DATA RECORDS =>

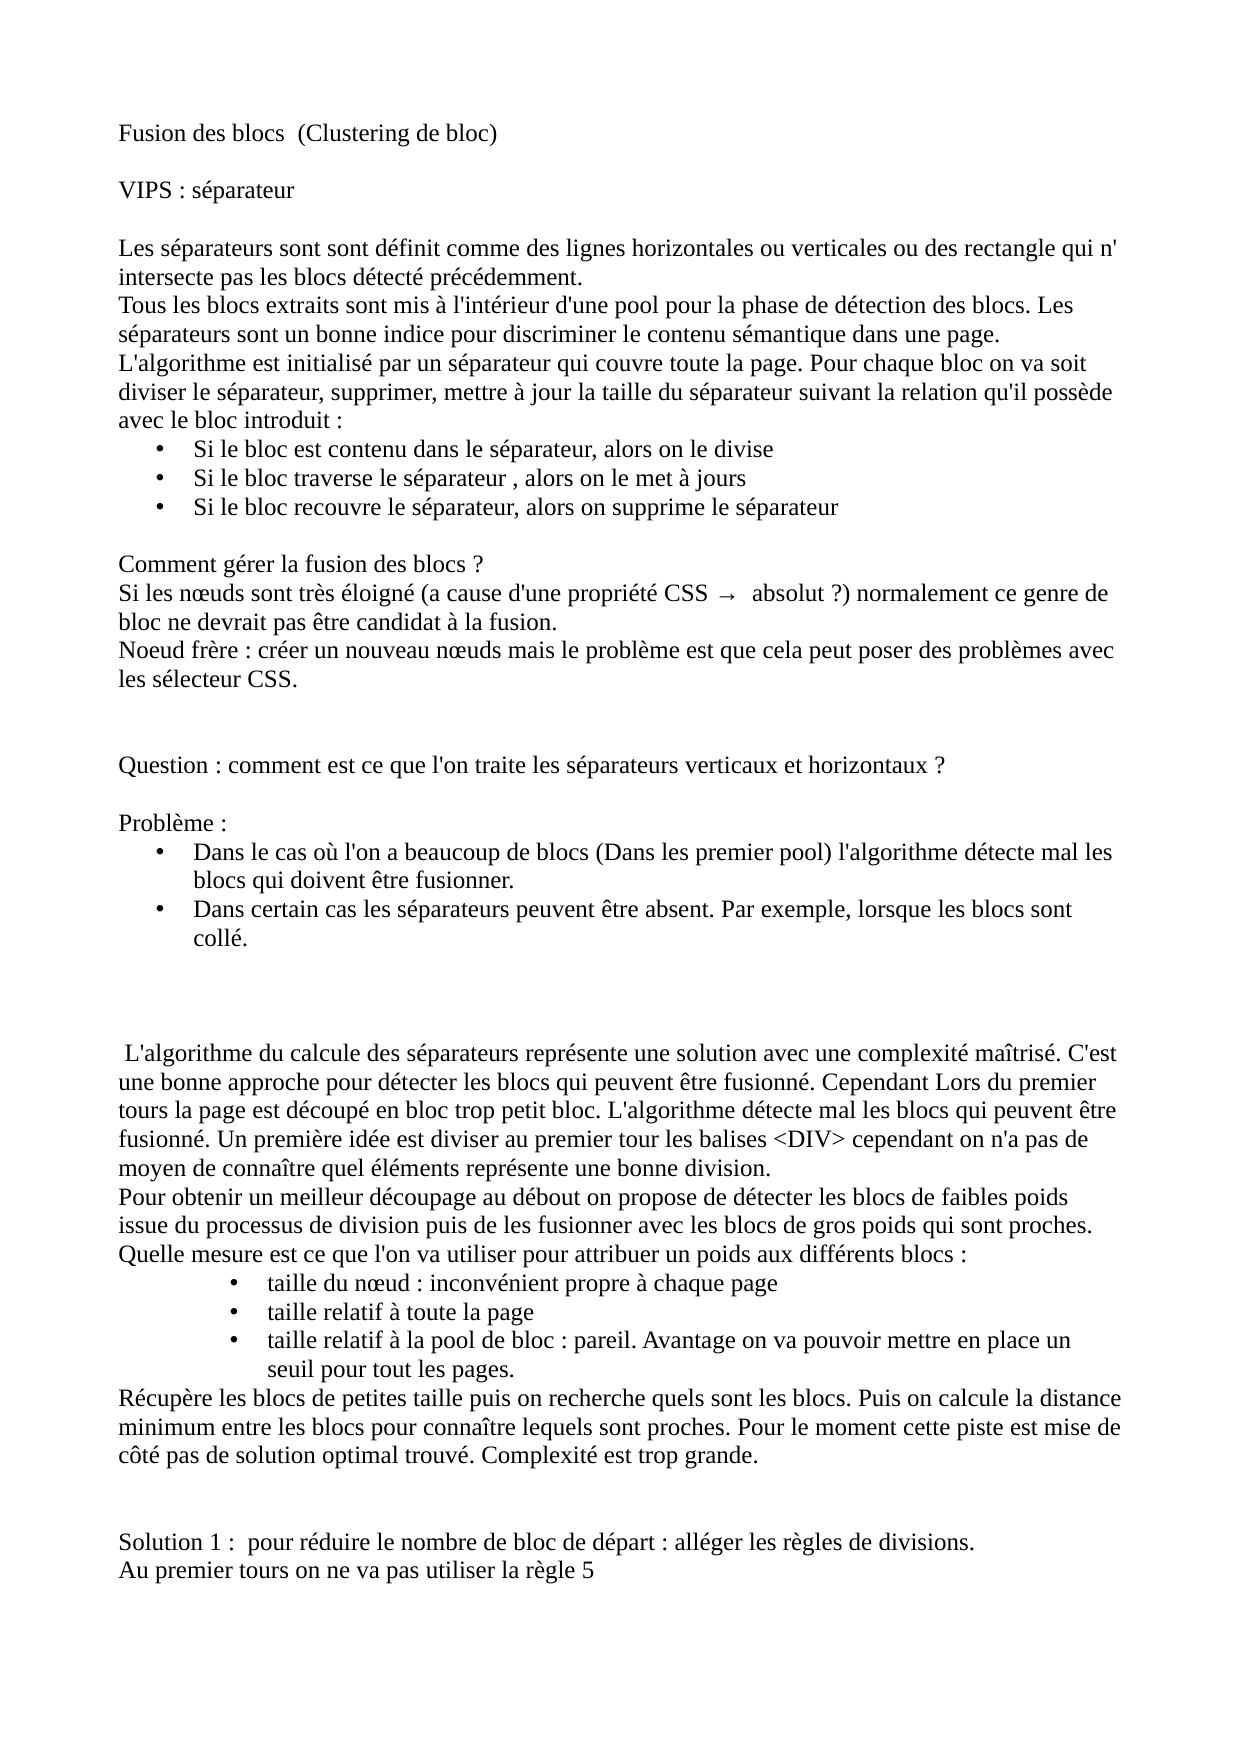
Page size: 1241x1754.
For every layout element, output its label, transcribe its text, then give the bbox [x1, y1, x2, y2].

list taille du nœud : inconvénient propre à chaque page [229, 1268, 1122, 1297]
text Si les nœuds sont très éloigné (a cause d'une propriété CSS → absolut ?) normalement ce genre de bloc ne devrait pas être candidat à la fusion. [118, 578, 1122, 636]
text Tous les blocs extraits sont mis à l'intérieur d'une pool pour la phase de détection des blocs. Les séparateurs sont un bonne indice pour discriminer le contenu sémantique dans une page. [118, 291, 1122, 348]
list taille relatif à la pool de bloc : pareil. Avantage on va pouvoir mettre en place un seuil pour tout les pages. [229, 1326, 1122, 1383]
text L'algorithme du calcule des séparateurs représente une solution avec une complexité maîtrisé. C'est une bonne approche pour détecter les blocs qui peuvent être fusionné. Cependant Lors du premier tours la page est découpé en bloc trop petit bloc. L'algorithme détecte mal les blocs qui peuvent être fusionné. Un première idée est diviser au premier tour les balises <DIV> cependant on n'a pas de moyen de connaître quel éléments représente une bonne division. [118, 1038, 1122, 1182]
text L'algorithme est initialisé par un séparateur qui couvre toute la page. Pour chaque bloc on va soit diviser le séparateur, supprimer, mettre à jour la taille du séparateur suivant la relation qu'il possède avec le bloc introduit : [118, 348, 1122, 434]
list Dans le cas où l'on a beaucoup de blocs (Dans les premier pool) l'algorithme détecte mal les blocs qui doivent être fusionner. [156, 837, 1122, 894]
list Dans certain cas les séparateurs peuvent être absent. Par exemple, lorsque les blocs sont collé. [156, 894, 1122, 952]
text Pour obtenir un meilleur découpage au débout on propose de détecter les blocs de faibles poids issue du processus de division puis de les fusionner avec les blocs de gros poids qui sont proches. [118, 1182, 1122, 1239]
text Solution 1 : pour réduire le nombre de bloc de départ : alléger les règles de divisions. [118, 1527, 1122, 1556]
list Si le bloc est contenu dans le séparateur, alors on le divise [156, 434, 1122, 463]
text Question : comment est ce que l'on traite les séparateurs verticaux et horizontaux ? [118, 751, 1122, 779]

OBJECTIVE =>
Reproduce all the rows, substituting "réserve" for every "pool" and changing nothing else. Leave the pictures out.

WRITTEN REPLY =>
Page size: 1241x1754.
For every layout element, output its label, transcribe its text, then give the bbox [x1, y1, x2, y2].

list taille du nœud : inconvénient propre à chaque page [229, 1268, 1122, 1297]
text Si les nœuds sont très éloigné (a cause d'une propriété CSS → absolut ?) normalement ce genre de bloc ne devrait pas être candidat à la fusion. [118, 578, 1122, 636]
text Tous les blocs extraits sont mis à l'intérieur d'une réserve pour la phase de détection des blocs. Les séparateurs sont un bonne indice pour discriminer le contenu sémantique dans une page. [118, 291, 1122, 348]
list taille relatif à la réserve de bloc : pareil. Avantage on va pouvoir mettre en place un seuil pour tout les pages. [229, 1326, 1122, 1383]
text L'algorithme du calcule des séparateurs représente une solution avec une complexité maîtrisé. C'est une bonne approche pour détecter les blocs qui peuvent être fusionné. Cependant Lors du premier tours la page est découpé en bloc trop petit bloc. L'algorithme détecte mal les blocs qui peuvent être fusionné. Un première idée est diviser au premier tour les balises <DIV> cependant on n'a pas de moyen de connaître quel éléments représente une bonne division. [118, 1038, 1122, 1182]
text L'algorithme est initialisé par un séparateur qui couvre toute la page. Pour chaque bloc on va soit diviser le séparateur, supprimer, mettre à jour la taille du séparateur suivant la relation qu'il possède avec le bloc introduit : [118, 348, 1122, 434]
list Dans le cas où l'on a beaucoup de blocs (Dans les premier réserve) l'algorithme détecte mal les blocs qui doivent être fusionner. [156, 837, 1122, 894]
list Dans certain cas les séparateurs peuvent être absent. Par exemple, lorsque les blocs sont collé. [156, 894, 1122, 952]
text Pour obtenir un meilleur découpage au débout on propose de détecter les blocs de faibles poids issue du processus de division puis de les fusionner avec les blocs de gros poids qui sont proches. [118, 1182, 1122, 1239]
text Solution 1 : pour réduire le nombre de bloc de départ : alléger les règles de divisions. [118, 1527, 1122, 1556]
list Si le bloc est contenu dans le séparateur, alors on le divise [156, 434, 1122, 463]
text Question : comment est ce que l'on traite les séparateurs verticaux et horizontaux ? [118, 751, 1122, 779]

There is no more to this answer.